§ **TEXT EXTRACT**:
+++++

[ 
https://issues.apache.org/jira/browse/FLINK-36594?page=com.atlassian.jira.plugin.system.issuetabpanels:all-tabpanel
 ]

slankka updated FLINK-36594:
----------------------------
    Description: 
recently, I'm using Hudi sync to HMS, when using HiveCatalog, HiveCatalog 
changes HiveConf.hiveSiteLocation to null, which will cause Hudi cannot get 
hive-site conf provided in classpath. I found the root cause is HiveCatalog 
changes the HiveConf.

HiveCatalog can load hive-site.xml itself without this variable , but the rest 
code after that, is still assuming HiveConf 'searches' hive-site.xml from 
classpath.

I mean, HiveCatalog turn it off, then any instance of HiveConf will never load 
hive-site.xml which user put it on classpath, yarn provided, such as hudi, only 
if you addResource explicitly, or Hive search it from user uber jar which need 
another effort.

 

Example
{code:java}
//at first
HiveConf static initialization code try to search hive-site.xml, and only once.

+++++

§ **SUPPLIED DATA**:

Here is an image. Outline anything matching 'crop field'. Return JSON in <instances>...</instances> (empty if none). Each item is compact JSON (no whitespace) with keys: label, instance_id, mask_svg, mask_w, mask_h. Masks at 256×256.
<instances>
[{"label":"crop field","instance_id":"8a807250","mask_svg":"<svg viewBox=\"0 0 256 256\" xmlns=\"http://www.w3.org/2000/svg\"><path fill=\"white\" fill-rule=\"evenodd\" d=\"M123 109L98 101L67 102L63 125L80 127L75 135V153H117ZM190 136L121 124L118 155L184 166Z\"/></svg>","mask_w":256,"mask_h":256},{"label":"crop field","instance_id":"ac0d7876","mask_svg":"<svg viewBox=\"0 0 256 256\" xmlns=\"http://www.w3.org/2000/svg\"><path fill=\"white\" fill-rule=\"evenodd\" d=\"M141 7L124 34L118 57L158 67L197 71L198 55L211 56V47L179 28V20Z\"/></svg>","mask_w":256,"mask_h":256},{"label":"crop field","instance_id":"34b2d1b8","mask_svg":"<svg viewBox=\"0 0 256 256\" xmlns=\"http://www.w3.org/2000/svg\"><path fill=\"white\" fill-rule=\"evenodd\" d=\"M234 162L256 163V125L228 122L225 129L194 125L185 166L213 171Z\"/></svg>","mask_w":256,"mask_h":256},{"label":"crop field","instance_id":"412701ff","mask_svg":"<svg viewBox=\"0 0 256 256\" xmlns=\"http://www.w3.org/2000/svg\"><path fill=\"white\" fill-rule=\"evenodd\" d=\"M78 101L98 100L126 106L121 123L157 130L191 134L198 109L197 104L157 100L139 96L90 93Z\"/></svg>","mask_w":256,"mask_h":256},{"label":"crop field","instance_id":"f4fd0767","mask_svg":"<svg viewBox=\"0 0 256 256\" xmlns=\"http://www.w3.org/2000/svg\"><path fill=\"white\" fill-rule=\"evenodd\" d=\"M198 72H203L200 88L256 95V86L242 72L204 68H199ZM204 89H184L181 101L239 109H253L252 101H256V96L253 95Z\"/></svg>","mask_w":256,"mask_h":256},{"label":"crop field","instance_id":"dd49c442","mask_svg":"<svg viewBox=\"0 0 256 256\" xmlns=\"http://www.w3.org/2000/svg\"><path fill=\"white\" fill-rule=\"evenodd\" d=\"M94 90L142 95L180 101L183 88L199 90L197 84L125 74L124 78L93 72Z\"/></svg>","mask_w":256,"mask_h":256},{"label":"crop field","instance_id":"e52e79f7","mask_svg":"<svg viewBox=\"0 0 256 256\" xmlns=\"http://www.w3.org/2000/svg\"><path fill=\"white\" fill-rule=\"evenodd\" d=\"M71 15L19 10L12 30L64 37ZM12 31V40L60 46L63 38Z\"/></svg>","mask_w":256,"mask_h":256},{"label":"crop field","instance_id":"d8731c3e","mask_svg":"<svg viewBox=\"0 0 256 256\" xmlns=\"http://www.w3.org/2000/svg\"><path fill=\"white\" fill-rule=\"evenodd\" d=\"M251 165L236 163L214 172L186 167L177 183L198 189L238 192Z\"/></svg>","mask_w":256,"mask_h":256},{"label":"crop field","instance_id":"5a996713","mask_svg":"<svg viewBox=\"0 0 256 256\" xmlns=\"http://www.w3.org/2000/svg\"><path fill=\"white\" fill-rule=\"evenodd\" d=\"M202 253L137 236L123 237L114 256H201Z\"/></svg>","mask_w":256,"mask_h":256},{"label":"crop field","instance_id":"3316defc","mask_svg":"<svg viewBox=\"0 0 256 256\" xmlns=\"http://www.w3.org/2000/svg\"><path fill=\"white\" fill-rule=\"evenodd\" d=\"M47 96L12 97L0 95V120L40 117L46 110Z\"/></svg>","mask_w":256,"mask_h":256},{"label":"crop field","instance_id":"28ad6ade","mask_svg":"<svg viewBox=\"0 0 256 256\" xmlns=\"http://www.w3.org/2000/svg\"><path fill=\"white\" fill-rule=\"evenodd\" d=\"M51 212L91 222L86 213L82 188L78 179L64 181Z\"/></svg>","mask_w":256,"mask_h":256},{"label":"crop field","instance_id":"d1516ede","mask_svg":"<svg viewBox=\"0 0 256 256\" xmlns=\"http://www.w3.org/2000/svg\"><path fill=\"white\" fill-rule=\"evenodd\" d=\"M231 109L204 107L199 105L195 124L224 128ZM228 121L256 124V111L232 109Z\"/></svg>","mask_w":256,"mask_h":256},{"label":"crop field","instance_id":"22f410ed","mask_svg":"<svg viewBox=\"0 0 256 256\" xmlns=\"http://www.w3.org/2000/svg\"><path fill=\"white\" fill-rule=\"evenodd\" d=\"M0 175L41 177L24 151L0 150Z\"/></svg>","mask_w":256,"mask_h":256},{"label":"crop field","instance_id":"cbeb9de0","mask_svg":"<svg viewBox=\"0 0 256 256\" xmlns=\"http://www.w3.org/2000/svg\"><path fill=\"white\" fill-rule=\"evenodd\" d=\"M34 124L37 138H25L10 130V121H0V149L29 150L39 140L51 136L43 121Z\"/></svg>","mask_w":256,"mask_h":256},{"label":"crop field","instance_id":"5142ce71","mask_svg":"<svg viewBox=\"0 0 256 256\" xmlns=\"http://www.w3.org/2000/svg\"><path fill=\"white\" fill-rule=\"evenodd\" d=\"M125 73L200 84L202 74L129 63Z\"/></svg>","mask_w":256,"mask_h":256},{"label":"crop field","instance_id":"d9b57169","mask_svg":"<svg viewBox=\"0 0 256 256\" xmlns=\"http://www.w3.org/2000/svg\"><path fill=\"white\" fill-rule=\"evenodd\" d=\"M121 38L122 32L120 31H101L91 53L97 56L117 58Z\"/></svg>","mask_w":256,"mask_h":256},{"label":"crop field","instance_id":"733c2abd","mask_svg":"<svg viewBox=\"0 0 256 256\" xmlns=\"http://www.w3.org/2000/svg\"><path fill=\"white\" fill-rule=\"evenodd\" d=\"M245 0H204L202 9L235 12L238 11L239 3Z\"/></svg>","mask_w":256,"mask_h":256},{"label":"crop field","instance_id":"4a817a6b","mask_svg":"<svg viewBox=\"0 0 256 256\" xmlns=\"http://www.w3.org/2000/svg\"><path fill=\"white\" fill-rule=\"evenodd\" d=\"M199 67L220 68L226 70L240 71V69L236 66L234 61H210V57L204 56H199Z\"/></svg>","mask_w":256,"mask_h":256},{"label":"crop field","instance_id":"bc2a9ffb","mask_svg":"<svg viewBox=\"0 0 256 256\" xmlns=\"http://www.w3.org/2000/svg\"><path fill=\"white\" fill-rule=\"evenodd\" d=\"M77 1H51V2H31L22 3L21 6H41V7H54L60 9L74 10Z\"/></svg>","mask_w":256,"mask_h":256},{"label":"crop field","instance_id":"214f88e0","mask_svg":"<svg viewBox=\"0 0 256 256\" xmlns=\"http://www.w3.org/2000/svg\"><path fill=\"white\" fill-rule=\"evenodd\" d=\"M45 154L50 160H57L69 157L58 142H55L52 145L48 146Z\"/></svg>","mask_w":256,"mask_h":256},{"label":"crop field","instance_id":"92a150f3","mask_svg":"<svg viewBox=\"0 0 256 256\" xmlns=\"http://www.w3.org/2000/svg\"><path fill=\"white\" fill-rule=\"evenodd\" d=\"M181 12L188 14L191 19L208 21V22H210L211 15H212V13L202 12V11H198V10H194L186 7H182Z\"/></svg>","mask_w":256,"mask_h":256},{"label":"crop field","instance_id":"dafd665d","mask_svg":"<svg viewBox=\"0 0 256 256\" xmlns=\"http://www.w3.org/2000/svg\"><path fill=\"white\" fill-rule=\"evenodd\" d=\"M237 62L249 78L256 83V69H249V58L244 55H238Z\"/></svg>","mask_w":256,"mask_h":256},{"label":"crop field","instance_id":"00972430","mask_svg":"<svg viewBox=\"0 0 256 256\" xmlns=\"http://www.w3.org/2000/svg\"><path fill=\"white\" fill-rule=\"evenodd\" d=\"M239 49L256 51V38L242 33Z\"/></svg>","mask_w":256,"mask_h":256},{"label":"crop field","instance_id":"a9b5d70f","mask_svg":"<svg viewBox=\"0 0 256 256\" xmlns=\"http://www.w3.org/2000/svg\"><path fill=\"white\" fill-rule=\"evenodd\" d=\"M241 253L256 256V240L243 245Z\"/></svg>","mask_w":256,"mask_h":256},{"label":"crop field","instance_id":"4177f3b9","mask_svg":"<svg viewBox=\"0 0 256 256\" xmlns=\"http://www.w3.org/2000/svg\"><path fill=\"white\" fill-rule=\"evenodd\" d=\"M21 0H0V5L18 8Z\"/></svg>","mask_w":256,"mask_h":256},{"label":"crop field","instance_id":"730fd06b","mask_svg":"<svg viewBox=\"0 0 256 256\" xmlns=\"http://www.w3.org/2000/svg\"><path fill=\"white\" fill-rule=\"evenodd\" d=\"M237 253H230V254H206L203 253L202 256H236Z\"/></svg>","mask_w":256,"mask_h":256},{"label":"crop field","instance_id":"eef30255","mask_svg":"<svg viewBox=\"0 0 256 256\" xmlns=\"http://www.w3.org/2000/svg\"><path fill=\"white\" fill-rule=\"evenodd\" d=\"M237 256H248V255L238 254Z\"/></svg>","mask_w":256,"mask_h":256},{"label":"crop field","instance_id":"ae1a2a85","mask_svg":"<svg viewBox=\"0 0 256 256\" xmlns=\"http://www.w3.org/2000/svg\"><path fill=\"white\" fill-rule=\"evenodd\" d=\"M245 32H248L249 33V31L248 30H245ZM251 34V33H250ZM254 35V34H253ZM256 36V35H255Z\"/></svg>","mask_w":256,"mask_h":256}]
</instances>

+++++

§ **DIRECTION 1**: In the FLINK-36594 issue description, what value does HiveCatalog set HiveConf.hiveSiteLocation to?
§ **DIRECTION 2**: Render this sentence from the FLINK-36594 issue description in German: "I found the root cause is HiveCatalog changes the HiveConf."

§ **EXERCISE RESPONSE 1**: null

§ **EXERCISE RESPONSE 2**: Ich habe festgestellt, dass die eigentliche Ursache darin liegt, dass HiveCatalog die HiveConf ändert.